Ganymede2

Ganymede2, the successor cluster to Ganymede, is (like its predecessor) named after Jupiter’s largest satellite. Ganymede2 is, like its predecessor, built on the condo model. Presently, Ganymede2 is in mid-to-late "beta" stage and thus only has a handful of dedicated compute nodes available to all UT Dallas researchers. A large majority of the hardware that makes up Ganymede2 is owned by individual researchers.

For information about purchasing nodes to add to Ganymede, email circ-assist@utdallas.edu.

Despite the fact that Ganymede2 is primarily owned by private researchers, the system has what are called "preempt" queues, which allow job submission from all Ganymede2 users. These preempt jobs (named cpu-preempt and gpu-preeempt) are heavily de-prioritized to the actual queue owner, so any workloads submitted to these queues should be seen as volatile and heavily utilize checkpointing.

When a preempt job is preempted, that job is killed immediately and forcefully. If data isn’t being constantly saved to an output file, DATA LOSS WILL OCCUR.

Ganymede2 node setup

Ganymede2, unlike its predecessor, allows multiple jobs per node. Nodes can be "mixed"state, which indicates that node is currently processing multiple jobs at once. GPU nodes with multiple GPUs can have individual GPUs queued up to different jobs, or in some cases each GPU can run multiple jobs at the same time.

The following partitions are available to all users:

Queue Name Number of nodes Cores/Threads (CPU Architecture) Memory Time Limit ([d-]hh:mm:ss) GPUs? Use Case

dev

2

64/128 (Ice Lake)

256GB

2:00:00

No

Code debugging, job submission testing

normal

4

64/128 (Ice Lake)

256GB

2-00:00:00

No

Normal code runs, CPU only

cpu-preempt

8

VARIOUS

VARIOUS

7-00:00:00

No

Volatile CPU job submission

gpu-preempt

6

VARIOUS

VARIOUS

7-00:00:00

Yes, VARIOUS types

Volatile GPU job submission

Ganymede2 storage

Ganymede2 has multiple user-writable storage directories, accessible from the login node (ganymede2.circ.utdallas.edu) and the compute nodes:

Directory Filesystem Type Network Speed Filesystem Size User Quota (Soft/Hard) Backup Frequency

/home

NFS

25 gigabit/s

500 GB[1]

None[2]

None[3]

/mfs/io/groups

MooseFS

10 gigabit/s

VARIES

VARIES

Nightly

/scratch

WekaFS

200 gigabit/s

20 TB[4]

None

None

/home

/home on Ganymede2 is not in its final form; it needs to be expanded and have quotas enforced. The CIRC team is presently working towards this goal and will update the documentation here to reflect its final details. However, like Ganymede1, /home is recommended to be used for scripts, runfiles, and smaller output files. Please don’t run jobs from /home as the filesystem and network can be easily saturated, reducing user experience for others. MPI jobs read and write a lot of data, so just a single multi-node MPI job can slow the /home filesystem drastically.

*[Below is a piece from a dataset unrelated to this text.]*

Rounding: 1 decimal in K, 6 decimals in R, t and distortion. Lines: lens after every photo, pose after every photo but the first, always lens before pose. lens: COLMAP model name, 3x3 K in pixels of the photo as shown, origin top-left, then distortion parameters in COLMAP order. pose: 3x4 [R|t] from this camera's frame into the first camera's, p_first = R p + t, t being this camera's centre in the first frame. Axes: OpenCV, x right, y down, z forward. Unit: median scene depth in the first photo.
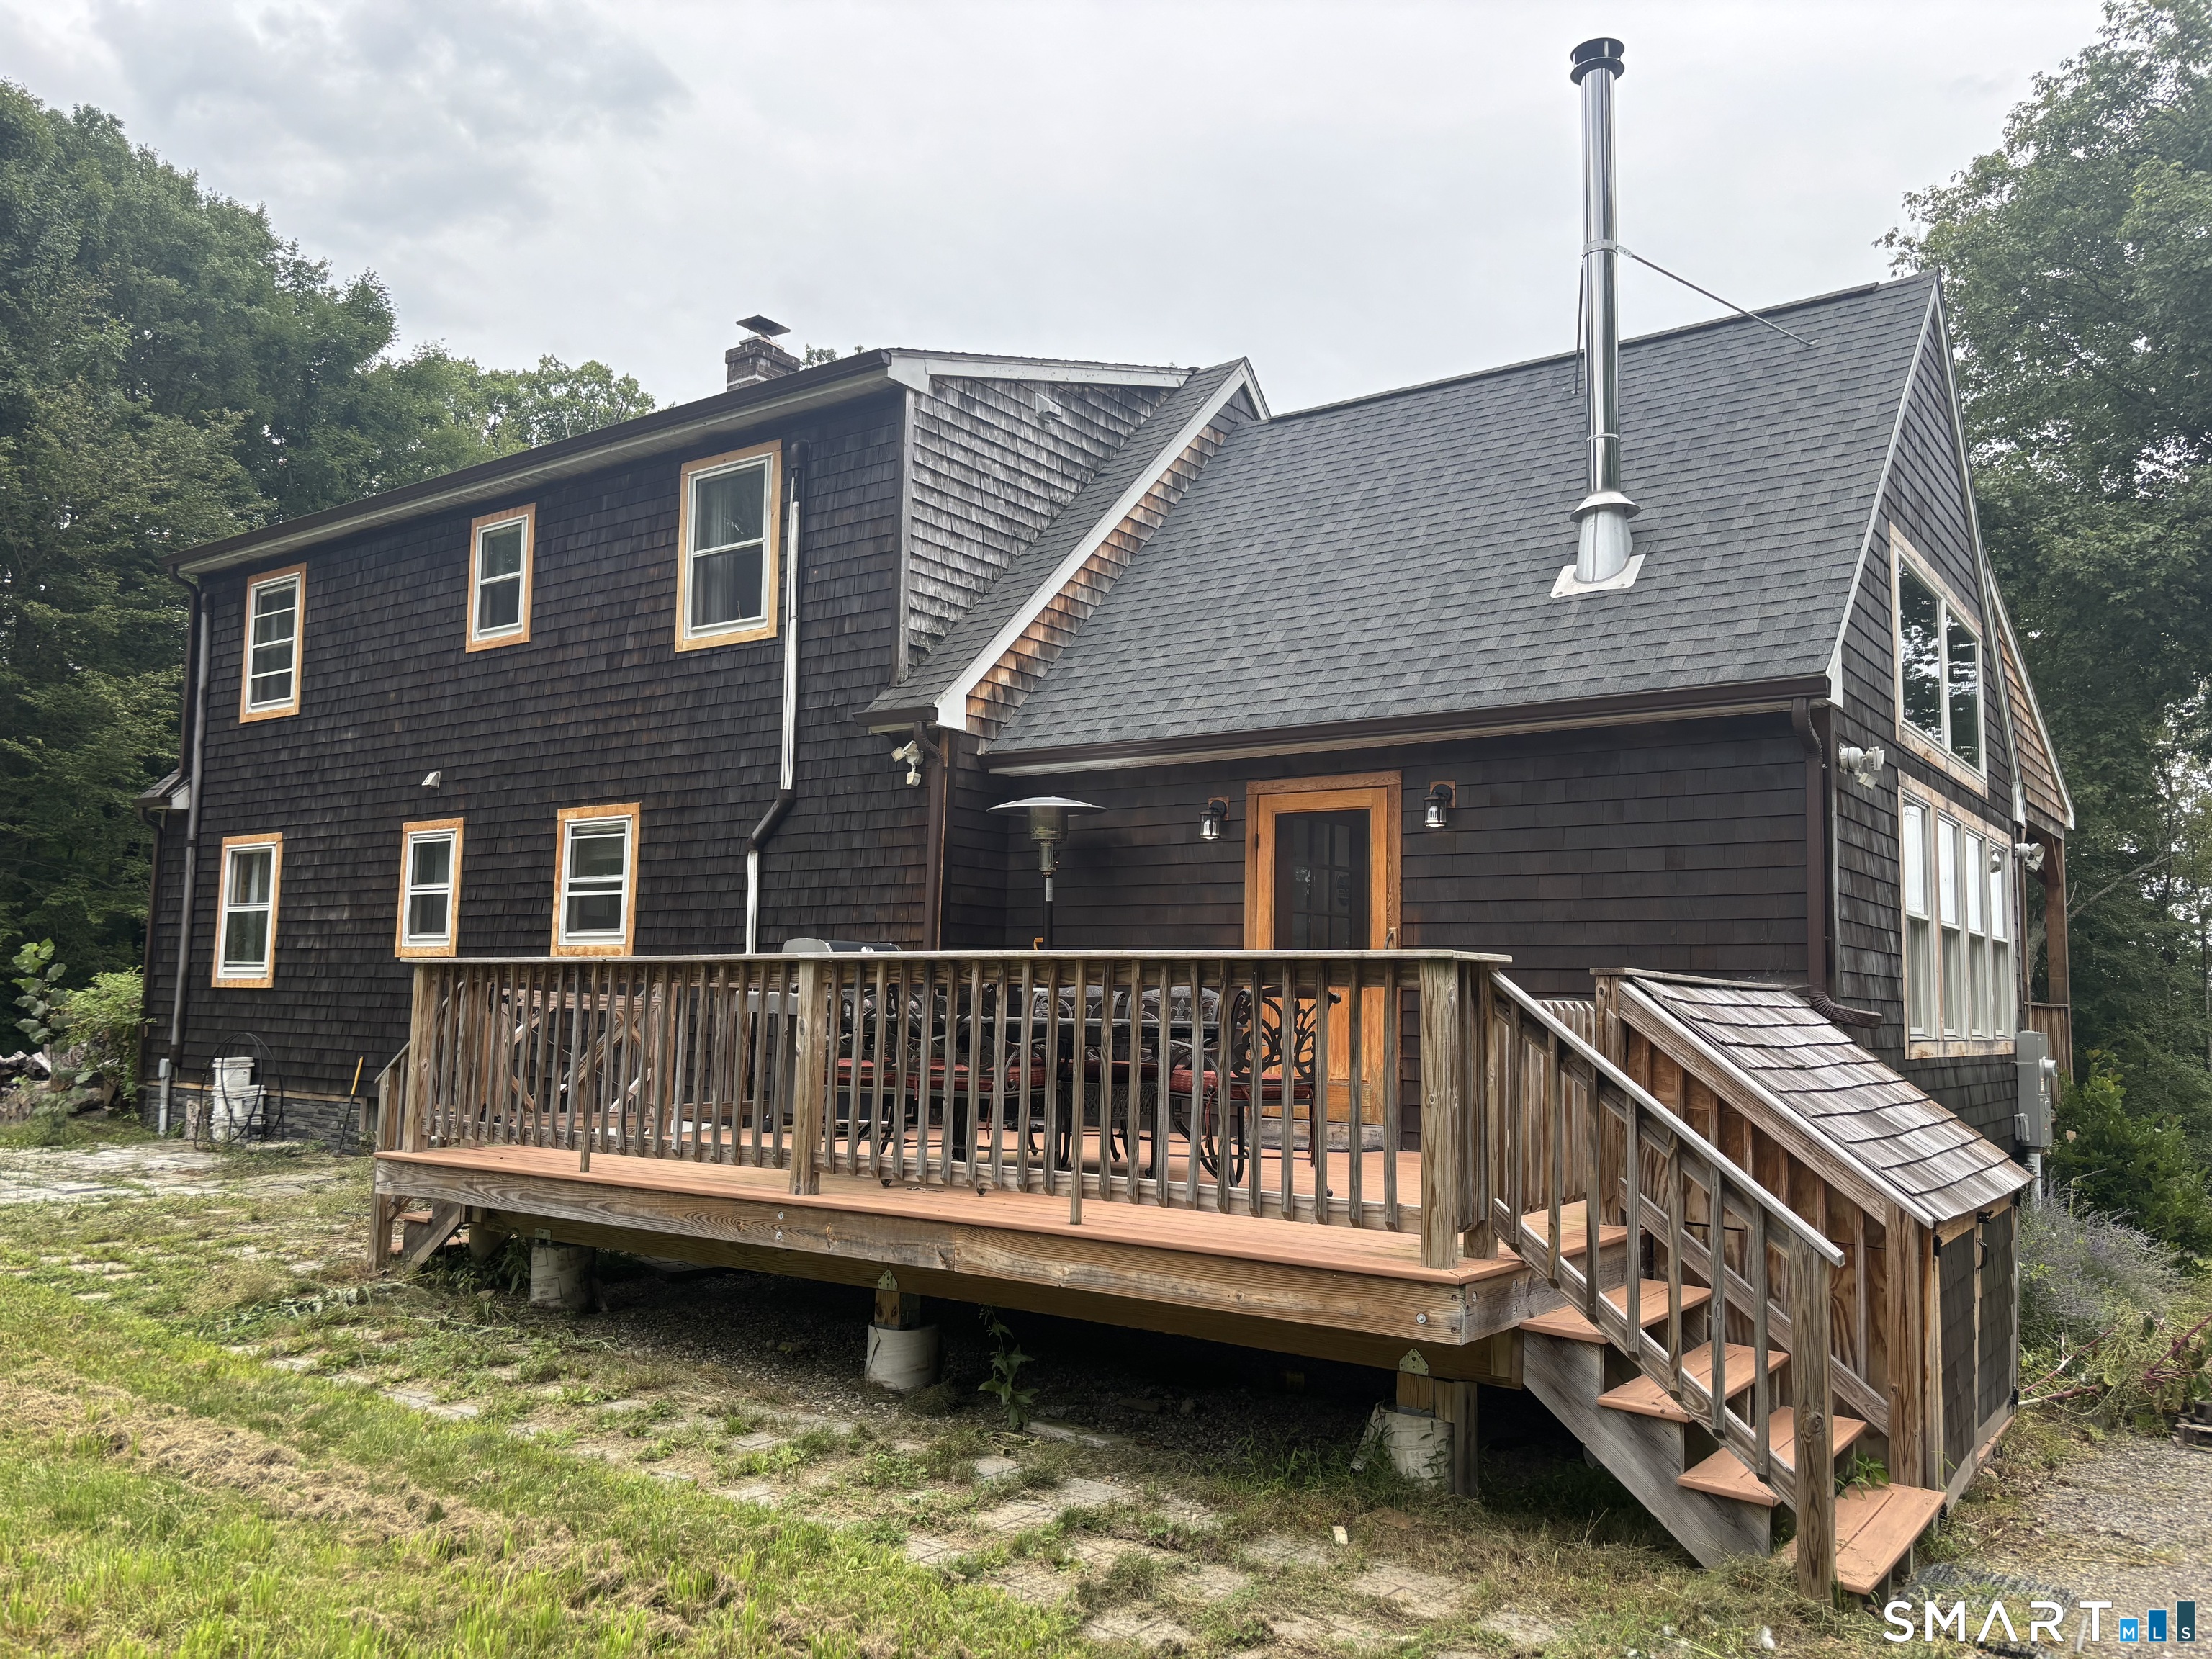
lens RADIAL K [[1664.5, 0, 1107.3], [0, 1664.5, 825.4], [0, 0, 1]] dist [0.026424, -0.021767]
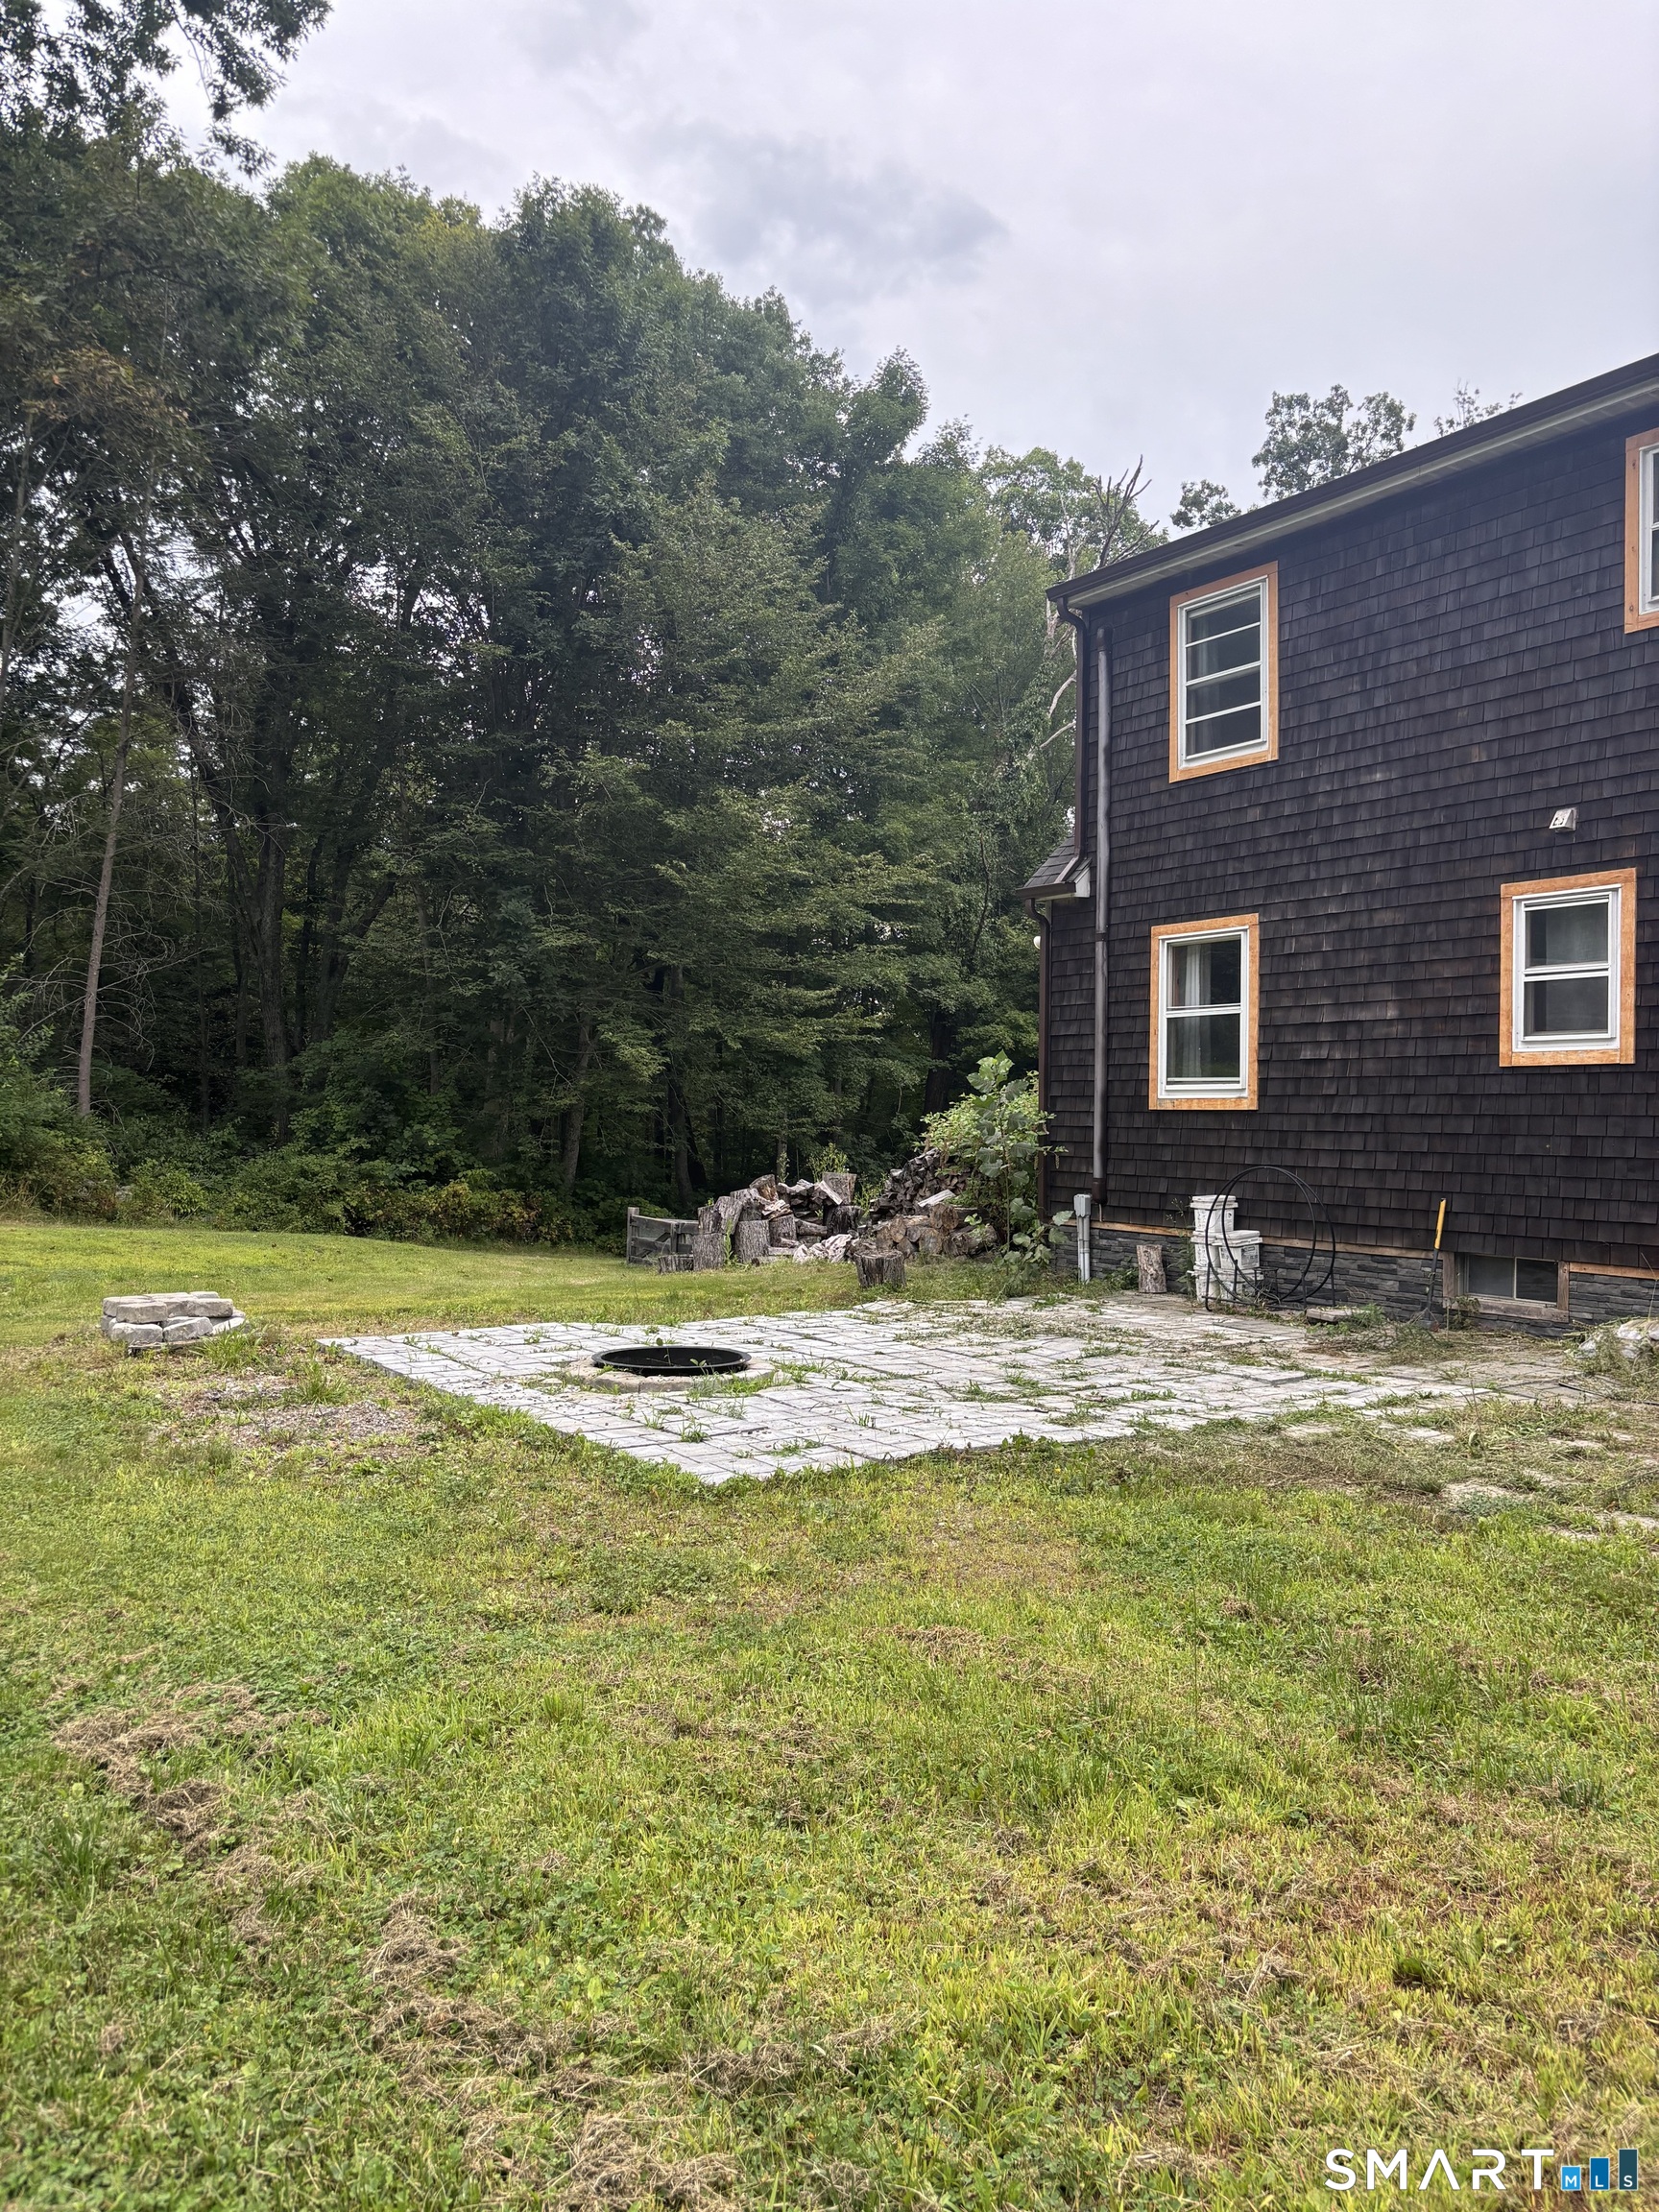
lens RADIAL K [[1664.5, 0, 828.7], [0, 1664.5, 1115.8], [0, 0, 1]] dist [0.026424, -0.021767]
pose [[0.940531, -0.006903, -0.339638, -0.419362], [0.040380, 0.994977, 0.091596, 0.019042], [0.337300, -0.099864, 0.936085, 0.186576]]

Recall from the chart that /home is NOT BACKED UP. This is the case temporarily and a more robust solution will be implemented at a later date.

Using Ganymede2

Logging in

Ganymede2 is accessed via SSH. Once your account is activated, you can connect to Ganymede at ganymede2.circ.utdallas.edu. For example, in a typical terminal client run the command:

ssh <NetID>@ganymede2.circ.utdallas.edu

More information on setting up SSH access to CIRC machines on your computer can be found here.

Submitting jobs

Information on submitting jobs to Ganymede2 can be found here.

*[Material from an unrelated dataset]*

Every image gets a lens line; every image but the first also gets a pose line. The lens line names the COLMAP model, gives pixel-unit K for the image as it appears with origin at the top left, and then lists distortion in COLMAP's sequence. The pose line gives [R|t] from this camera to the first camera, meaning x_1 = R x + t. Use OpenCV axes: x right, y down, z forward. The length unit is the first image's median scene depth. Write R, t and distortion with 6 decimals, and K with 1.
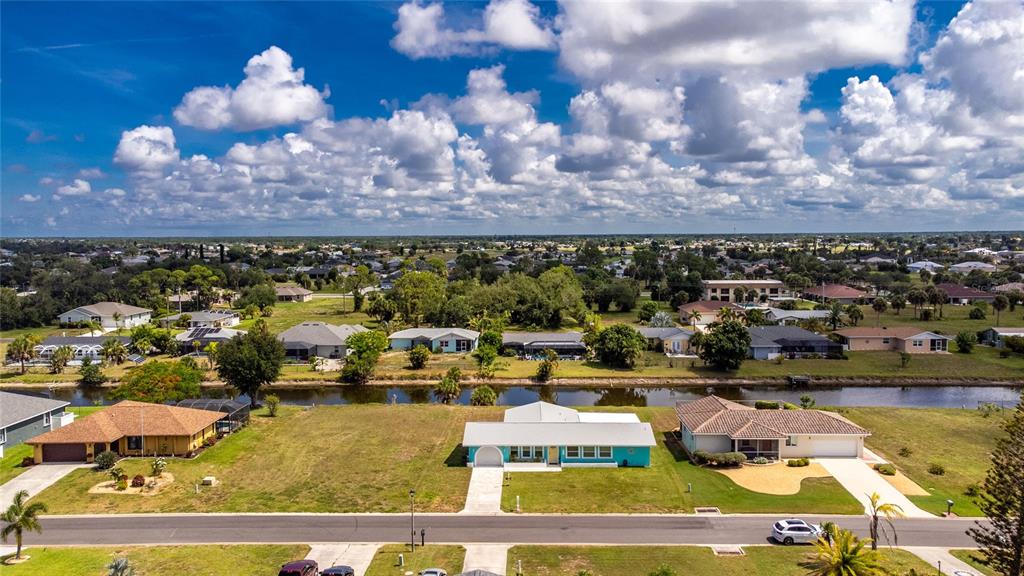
lens RADIAL K [[760.2, 0, 513.3], [0, 760.2, 311.1], [0, 0, 1]] dist [0.034419, 0.000079]
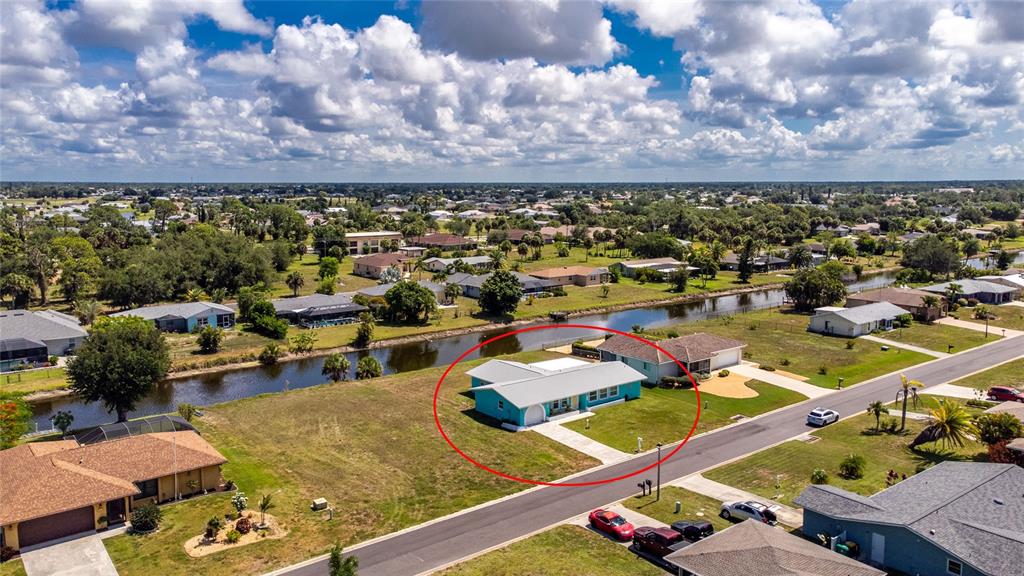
lens RADIAL K [[760.2, 0, 513.3], [0, 760.2, 311.1], [0, 0, 1]] dist [0.034419, 0.000079]
pose [[0.772992, -0.103484, 0.625919, -0.768612], [0.062510, 0.994229, 0.087179, -0.045077], [-0.631329, -0.028262, 0.775000, 0.252148]]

1. This filesystem was created when Ganymede2 was created and has not been scaled to full production size.
2. There are no quotas on /home, however it is asked that all Ganymede2 users keep their usage less than 50 GB. A proper /home filesystem is to be added at a later date with quotas.
3. This is no mistake, /home on Ganymede2 is not backed up. It’s highly recommended to keep important files off of the /home filesystem and on dedicated group storage.
4. The WekaFS was purchased to replace Petastore on Ganymede. Its addition to Ganymede2 is limited until the filesystem can be expanded.